(Dataset entries)
◇ ◇ ◇ ◇ ◇

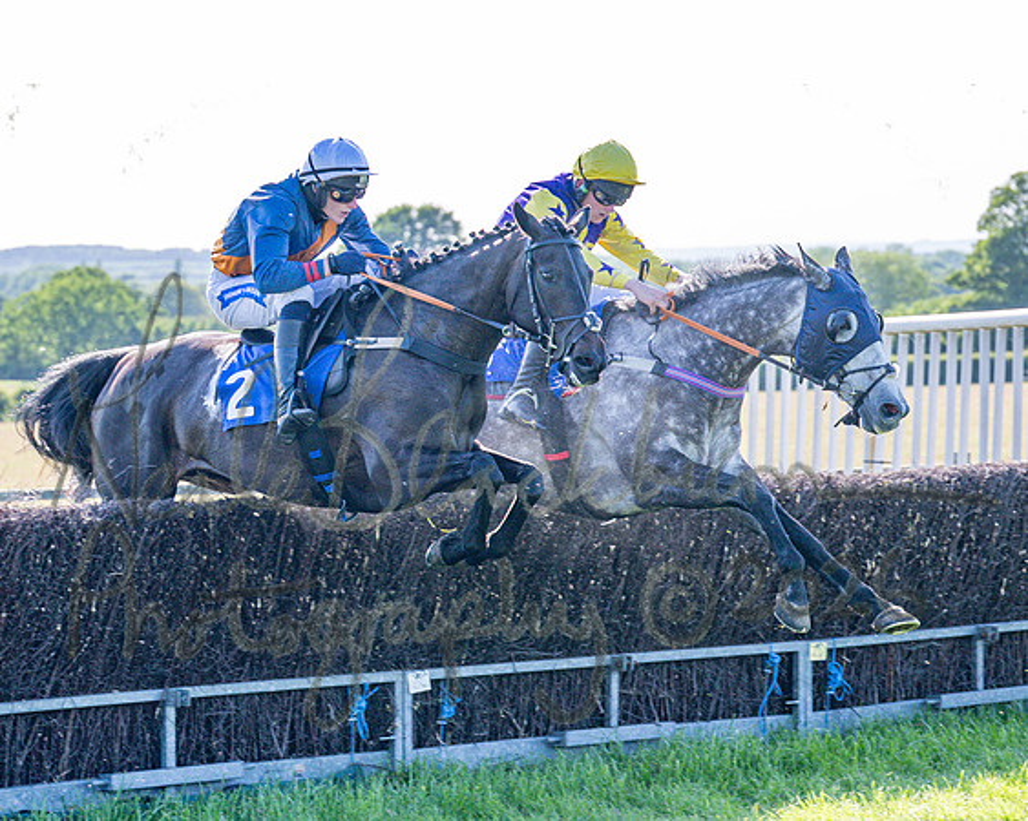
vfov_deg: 12.4
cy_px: 303
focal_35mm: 124
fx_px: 3786
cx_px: 275
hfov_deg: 15.4
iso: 320
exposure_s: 1/1250
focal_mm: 70
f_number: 4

◇ ◇ ◇ ◇ ◇

● **Exercise requirements**:
Could the entries above be retyped exactly, with the pictures left out?

● **Solution to this problem**:
vfov_deg: 12.4
cy_px: 303
focal_35mm: 124
fx_px: 3786
cx_px: 275
hfov_deg: 15.4
iso: 320
exposure_s: 1/1250
focal_mm: 70
f_number: 4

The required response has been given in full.